> _REQUIRED TASKS_:
**1)** Decide whether each statement below agrees with the passage on tai chi that follows. Answer yes or no for each and quote the words of the passage that decide it.
(a) The passage describes the history of tai chi as easy to establish.
(b) Chang Sang Feng, a Taoist monk, developed what is now known as Tai Chi in the 13th century A.D.
(c) The passage pairs yin with the active principle.
**2)** Extend the passage on tai chi beyond its final sentence, keeping its subject and formal tone.

What is Tai Chi?
When discussing the history of tai chi it is often difficult to sort out fact from fiction. However many experts trace Tai Chi back to approximately the 2nd millennium B.C. with the practice of yoga in ancient India.
Legend has it that this yoga and meditation practice was the earliest form of tai chi. In the 13th century A.D., a Taoist monk by the name of Chang Sang Feng developed what we know as Tai Chi today. Many styles of Tai Chi came to be associated with different families in China.
The name T’ai Chi Ch’uan is held to be derived from the T’ai Chi symbol, the Taijitu or T’ai Chi t’u (tàijítú), commonly known in the West as the yin yang symbol. T’ai Chi Ch’uan techniques are said therefore to physically and energetically balance yin (receptive) and yang (active) principles: “From ultimate softness comes ultimate hardness.” Which is why tai chi chuan is often called the ultimate fist.

> _PROVIDED RECORDS_:
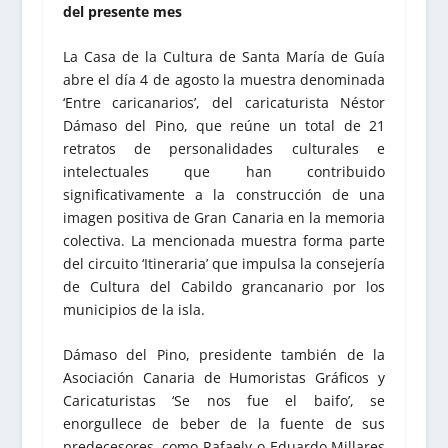
del presente mes
La Casa de la Cultura de Santa María de Guía
abre el día 4 de agosto la muestra denominada
‘Entre caricanarios’, del caricaturista Néstor
Dámaso del Pino, que reúne un total de 21
retratos de personalidades culturales e
intelectuales que han contribuido
significativamente a la construcción de una
imagen positiva de Gran Canaria en la memoria
colectiva. La mencionada muestra forma parte
del circuito ‘Itineraria’ que impulsa la consejería
de Cultura del Cabildo grancanario por los
municipios de la isla.
Dámaso del Pino, presidente también de la
Asociación Canaria de Humoristas Gráficos y
Caricaturistas ‘Se nos fue el baifo’, se
enorgullece de beber de la fuente de sus
predecesores, como Rafaely o Eduardo Millares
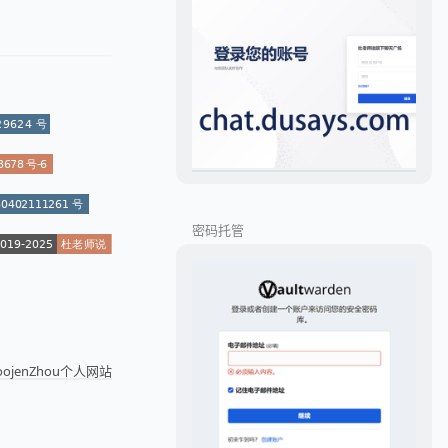
密码托管
joojenZhou个人网站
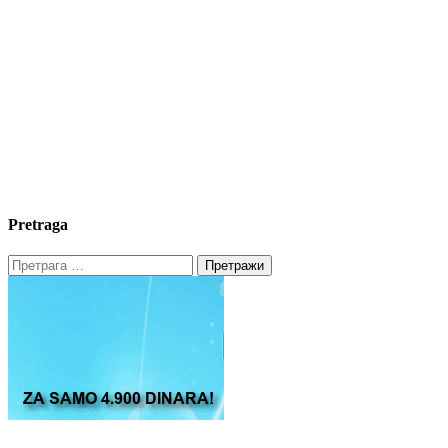
Pretraga
Претрага
за:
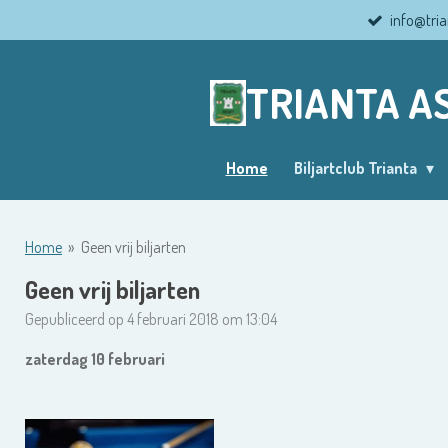
info@tria
Ga
direct
naar
TRIANTA A
de
hoofdinhoud
Home
Biljartclub Trianta
Home
»
Geen vrij biljarten
Geen vrij biljarten
Gepubliceerd op 4 februari 2018 om 13:04
zaterdag 10 februari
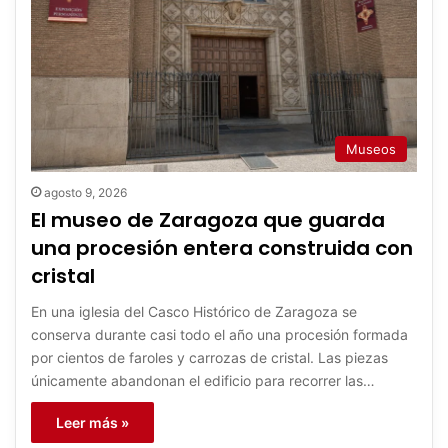
Museos
agosto 9, 2026
El museo de Zaragoza que guarda
una procesión entera construida con
cristal
En una iglesia del Casco Histórico de Zaragoza se
conserva durante casi todo el año una procesión formada
por cientos de faroles y carrozas de cristal. Las piezas
únicamente abandonan el edificio para recorrer las…
Leer más »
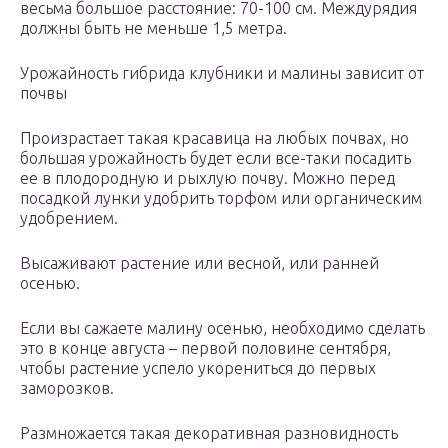
весьма большое расстояние: 70-100 см. Междурядия
должны быть не меньше 1,5 метра.
Урожайность гибрида клубники и малины зависит от
почвы
Произрастает такая красавица на любых почвах, но
большая урожайность будет если все-таки посадить
ее в плодородную и рыхлую почву. Можно перед
посадкой лунки удобрить торфом или органическим
удобрением.
Высаживают растение или весной, или ранней
осенью.
Если вы сажаете малину осенью, необходимо сделать
это в конце августа – первой половине сентября,
чтобы растение успело укорениться до первых
заморозков.
Размножается такая декоративная разновидность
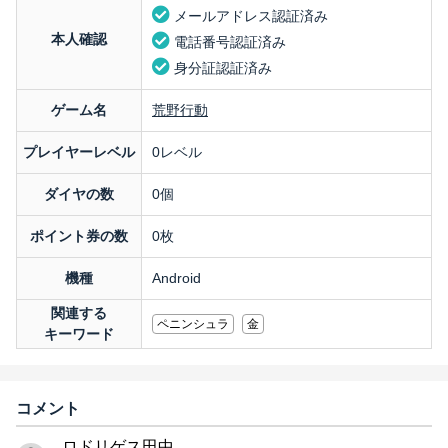
メールアドレス認証済み
本人確認
電話番号認証済み
身分証認証済み
ゲーム名
荒野行動
プレイヤーレベル
0レベル
ダイヤの数
0個
ポイント券の数
0枚
機種
Android
関連する
ペニンシュラ
金
キーワード
コメント
ロドリゲス田中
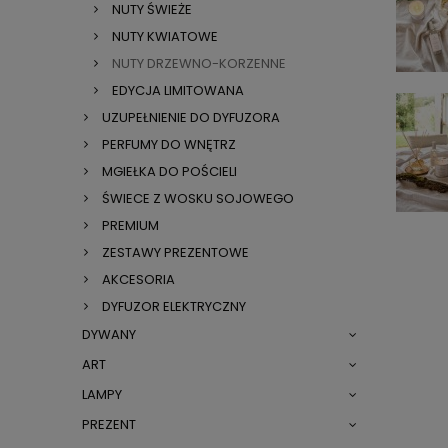
NUTY ŚWIEŻE
NUTY KWIATOWE
NUTY DRZEWNO-KORZENNE
EDYCJA LIMITOWANA
UZUPEŁNIENIE DO DYFUZORA
PERFUMY DO WNĘTRZ
MGIEŁKA DO POŚCIELI
ŚWIECE Z WOSKU SOJOWEGO
PREMIUM
ZESTAWY PREZENTOWE
AKCESORIA
DYFUZOR ELEKTRYCZNY
DYWANY
ART
LAMPY
PREZENT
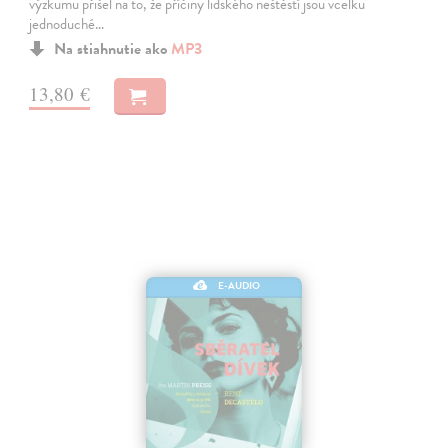
výzkumu přišel na to, že příčiny lidského neštěstí jsou vcelku
jednoduché…
Na stiahnutie ako
MP3
13,80 €
E-AUDIO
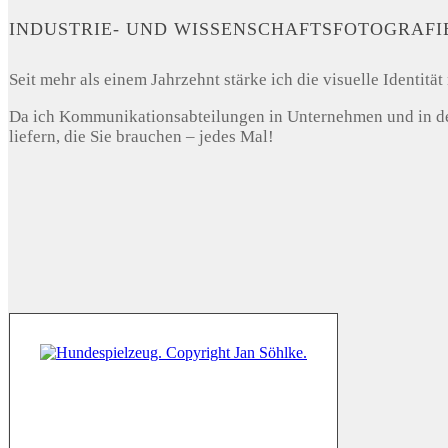
INDUSTRIE- UND WISSENSCHAFTSFOTOGRAFI
Seit mehr als einem Jahrzehnt stärke ich die visuelle Identi
Da ich Kommunikationsabteilungen in Unternehmen und in der 
liefern, die Sie brauchen – jedes Mal!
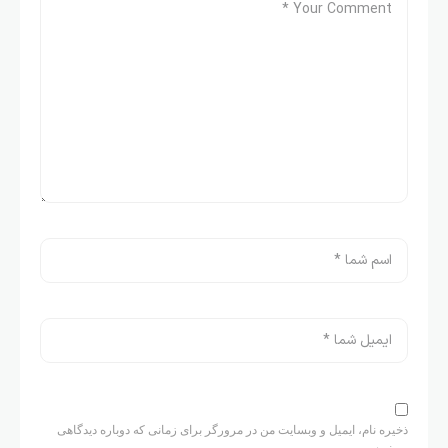
ذخیره نام، ایمیل و وبسایت من در مرورگر برای زمانی که دوباره دیدگاهی
می‌نویسم.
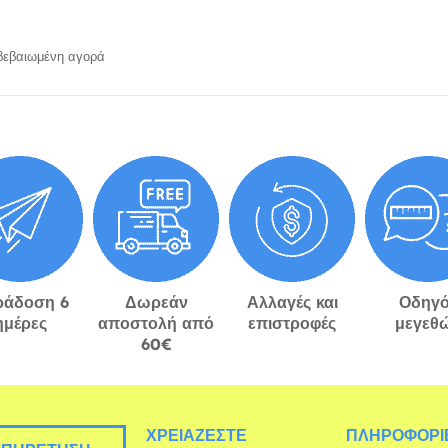
εβαιωμένη αγορά
ράδοση 6
Δωρεάν
Αλλαγές και
Οδηγό
ημέρες
αποστολή από
επιστροφές
μεγεθ
60€
ΧΡΕΙΆΖΕΣΤΕ
ΠΛΗΡΟΦΟΡΊΕ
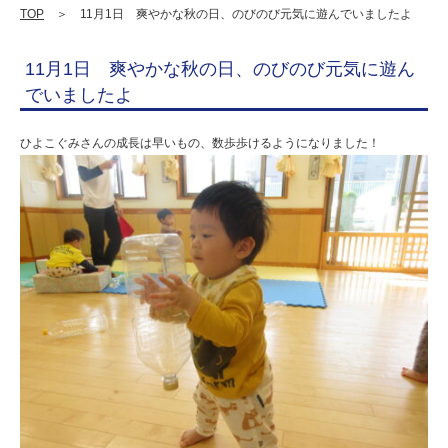
び
TOP
＞ 11月1日 爽やかな秋の日、のびのび元気に遊んでいましたよ
元
11月1日 爽やかな秋の日、のびのび元気に遊ん
気
でいましたよ
に
遊
ひよこぐみさんの成長は早いもの、数歩歩けるようになりました！
ん
で
い
ま
し
た
よ
|
学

> _TASK RESULTS_:
**1)**
(a) No: "it is often difficult to sort out fact from fiction."
(b) Yes: "In the 13th century A.D., a Taoist monk by the name of Chang Sang Feng developed what we know as Tai Chi today."
(c) No: "yin (receptive) and yang (active) principles"

**2)**
The practice of Tai Chi promotes the circulation of Chi or life energy within the body, encouraging wellness and vitality of the individual. Tai Chi benefits both male and female including people of all ages. Tai Chi today is known as a Chinese martial art that is primarily practiced for three reasons.
Tai chi and chi gung work to reduce the physical effects of stress on the body. The regular practice of tai chi combined with chi gung can:
- Reduce stress
- Control your Weight
- Control Emotions
- Improve Concentration
- Improve your Circulation
- Increase Energy, Agility and Flexibility
- Loosen and Strengthen Joints and Muscles
- Improve your metabolism, digestion
- Simulate the lymph system
- Rejuvenate Body, Mind and Spirit
Tai chi emphasizes complete relaxation, and can be used as a form of meditation. It has been referred to by some as moving meditation. Tai chi is characterized by soft, slow, flowing movements that emphasize force, flow and direction, rather than brute strength.
According to Chinese medicine, tai chi masters, and tai chi philosophy, one becomes ill when the flow of the chi through the body becomes blocked. The Chinese recognize several means for freeing up the flow of chi. Some of the more commonly known forms are acupuncture, tai chi and chi gung.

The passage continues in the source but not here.